* **INPUT RECORDS**:
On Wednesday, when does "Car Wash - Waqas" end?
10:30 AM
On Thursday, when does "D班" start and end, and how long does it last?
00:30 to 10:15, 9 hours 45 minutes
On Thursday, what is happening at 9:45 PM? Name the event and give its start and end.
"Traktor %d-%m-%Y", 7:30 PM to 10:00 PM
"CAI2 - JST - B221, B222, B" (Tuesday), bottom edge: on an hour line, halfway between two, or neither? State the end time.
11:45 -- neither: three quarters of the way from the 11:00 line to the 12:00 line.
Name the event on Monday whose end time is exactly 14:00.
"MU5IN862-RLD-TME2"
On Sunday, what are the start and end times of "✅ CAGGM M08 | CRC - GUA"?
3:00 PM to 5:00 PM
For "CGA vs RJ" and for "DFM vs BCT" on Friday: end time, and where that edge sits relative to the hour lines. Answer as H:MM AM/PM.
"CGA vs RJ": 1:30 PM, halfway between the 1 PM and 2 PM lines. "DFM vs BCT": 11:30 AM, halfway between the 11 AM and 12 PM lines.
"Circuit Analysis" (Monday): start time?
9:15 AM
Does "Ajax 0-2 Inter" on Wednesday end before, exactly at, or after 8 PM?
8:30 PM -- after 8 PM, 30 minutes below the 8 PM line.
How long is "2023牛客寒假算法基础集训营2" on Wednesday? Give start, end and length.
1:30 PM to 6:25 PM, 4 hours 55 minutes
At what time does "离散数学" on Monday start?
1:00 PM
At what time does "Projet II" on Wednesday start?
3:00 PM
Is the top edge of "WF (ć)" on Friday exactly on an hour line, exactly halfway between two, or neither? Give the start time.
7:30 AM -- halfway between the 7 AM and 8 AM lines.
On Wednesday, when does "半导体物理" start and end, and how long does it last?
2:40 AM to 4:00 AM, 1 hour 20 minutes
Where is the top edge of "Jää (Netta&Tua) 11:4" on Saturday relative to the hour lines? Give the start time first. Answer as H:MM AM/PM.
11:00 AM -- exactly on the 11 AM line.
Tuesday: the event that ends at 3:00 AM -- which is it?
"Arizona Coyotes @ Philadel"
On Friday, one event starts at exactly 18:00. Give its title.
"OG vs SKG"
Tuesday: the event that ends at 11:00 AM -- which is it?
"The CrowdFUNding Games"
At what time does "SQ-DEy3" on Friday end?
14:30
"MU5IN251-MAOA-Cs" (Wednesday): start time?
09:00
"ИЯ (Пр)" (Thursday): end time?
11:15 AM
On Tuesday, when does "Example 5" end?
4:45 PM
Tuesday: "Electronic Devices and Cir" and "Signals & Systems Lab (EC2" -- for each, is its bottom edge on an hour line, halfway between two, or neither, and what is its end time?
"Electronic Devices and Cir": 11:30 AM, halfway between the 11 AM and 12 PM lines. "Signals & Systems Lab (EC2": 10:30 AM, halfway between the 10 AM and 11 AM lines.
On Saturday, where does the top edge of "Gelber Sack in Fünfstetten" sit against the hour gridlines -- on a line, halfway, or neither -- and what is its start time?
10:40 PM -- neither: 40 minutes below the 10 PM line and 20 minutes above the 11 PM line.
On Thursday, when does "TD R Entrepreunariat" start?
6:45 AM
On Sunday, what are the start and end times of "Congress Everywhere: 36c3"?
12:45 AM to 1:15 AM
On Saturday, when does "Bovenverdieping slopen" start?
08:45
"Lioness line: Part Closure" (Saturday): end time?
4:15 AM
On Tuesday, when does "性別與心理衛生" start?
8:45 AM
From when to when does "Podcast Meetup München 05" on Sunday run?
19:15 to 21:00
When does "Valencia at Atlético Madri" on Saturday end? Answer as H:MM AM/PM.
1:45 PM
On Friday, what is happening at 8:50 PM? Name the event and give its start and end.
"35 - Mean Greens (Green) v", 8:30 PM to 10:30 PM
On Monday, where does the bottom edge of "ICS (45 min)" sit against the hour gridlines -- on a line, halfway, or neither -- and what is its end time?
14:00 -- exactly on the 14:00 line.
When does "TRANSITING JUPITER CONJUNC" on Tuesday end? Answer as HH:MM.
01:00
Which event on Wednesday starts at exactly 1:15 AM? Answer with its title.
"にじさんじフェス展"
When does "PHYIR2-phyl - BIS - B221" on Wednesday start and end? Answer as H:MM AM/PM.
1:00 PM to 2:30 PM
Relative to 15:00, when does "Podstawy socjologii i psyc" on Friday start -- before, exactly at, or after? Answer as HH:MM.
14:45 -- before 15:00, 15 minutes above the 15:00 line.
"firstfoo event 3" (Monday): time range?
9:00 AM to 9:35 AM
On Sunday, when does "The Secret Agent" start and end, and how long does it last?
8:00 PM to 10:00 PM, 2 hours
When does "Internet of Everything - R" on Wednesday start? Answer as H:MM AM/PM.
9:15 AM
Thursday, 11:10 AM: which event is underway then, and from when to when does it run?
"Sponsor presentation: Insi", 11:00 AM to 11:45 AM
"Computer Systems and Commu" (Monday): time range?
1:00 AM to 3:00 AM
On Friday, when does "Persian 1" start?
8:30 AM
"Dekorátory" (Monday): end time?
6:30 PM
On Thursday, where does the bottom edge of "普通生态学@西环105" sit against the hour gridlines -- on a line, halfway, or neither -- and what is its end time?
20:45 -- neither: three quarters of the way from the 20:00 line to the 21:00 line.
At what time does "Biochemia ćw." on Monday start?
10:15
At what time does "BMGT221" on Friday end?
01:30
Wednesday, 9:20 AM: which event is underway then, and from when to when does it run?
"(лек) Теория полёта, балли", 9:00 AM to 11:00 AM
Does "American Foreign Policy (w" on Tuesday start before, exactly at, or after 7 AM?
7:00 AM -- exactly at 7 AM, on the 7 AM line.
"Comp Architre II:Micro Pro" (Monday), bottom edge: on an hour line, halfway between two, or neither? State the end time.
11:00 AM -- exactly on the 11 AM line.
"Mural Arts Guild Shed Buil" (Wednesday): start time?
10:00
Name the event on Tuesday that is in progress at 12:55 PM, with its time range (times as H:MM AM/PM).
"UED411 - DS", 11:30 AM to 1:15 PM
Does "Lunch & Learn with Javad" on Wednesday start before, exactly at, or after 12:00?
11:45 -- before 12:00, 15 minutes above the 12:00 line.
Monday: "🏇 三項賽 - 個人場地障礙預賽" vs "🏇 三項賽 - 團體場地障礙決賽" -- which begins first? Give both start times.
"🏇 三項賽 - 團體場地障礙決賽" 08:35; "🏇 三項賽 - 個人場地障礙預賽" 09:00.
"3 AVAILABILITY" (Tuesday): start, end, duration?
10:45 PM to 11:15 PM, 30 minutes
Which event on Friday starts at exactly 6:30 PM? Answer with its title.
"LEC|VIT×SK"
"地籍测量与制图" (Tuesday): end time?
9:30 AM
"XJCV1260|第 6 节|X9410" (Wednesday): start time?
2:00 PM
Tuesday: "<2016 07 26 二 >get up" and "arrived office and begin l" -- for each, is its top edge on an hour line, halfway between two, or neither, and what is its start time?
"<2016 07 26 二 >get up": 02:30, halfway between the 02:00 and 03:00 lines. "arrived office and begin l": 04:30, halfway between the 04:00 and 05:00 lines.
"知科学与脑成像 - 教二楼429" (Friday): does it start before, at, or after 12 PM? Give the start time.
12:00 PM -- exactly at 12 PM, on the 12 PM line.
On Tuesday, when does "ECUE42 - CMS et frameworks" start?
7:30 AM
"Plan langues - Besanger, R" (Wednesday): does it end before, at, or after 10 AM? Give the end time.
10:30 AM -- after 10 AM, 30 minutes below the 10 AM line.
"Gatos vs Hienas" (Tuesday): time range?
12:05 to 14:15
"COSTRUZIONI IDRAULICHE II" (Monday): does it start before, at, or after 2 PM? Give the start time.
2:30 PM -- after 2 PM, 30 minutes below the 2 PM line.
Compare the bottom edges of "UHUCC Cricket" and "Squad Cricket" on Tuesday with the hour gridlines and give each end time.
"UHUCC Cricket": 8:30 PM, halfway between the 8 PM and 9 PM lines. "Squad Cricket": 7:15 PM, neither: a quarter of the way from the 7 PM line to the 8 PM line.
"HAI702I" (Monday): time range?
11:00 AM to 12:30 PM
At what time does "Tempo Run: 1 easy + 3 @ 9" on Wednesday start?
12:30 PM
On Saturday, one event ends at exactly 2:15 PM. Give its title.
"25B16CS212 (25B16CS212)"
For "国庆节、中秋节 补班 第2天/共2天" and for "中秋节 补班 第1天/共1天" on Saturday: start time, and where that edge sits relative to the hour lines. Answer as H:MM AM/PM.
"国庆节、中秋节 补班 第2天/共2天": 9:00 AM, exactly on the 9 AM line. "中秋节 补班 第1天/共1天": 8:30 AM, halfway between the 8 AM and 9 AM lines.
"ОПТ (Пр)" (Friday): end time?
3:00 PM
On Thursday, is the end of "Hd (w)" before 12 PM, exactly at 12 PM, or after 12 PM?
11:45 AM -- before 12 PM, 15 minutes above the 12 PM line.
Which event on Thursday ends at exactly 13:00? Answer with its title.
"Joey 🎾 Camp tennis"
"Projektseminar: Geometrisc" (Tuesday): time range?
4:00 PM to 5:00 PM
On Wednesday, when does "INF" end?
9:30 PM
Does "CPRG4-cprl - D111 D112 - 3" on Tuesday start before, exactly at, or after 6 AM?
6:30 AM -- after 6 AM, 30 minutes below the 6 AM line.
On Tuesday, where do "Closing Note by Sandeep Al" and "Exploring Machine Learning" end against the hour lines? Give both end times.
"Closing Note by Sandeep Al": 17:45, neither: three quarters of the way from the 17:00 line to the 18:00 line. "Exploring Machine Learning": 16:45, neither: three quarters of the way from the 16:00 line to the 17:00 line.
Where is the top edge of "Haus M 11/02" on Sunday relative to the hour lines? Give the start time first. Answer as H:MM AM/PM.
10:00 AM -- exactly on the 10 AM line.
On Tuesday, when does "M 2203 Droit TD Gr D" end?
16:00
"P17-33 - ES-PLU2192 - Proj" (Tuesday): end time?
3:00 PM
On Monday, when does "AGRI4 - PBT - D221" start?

* **WRITTEN EXERCISE**:
Count the lines above that contain the string "Sandeep", with case counting. Reply with the number alone.

* **THE SOLUTION**:
2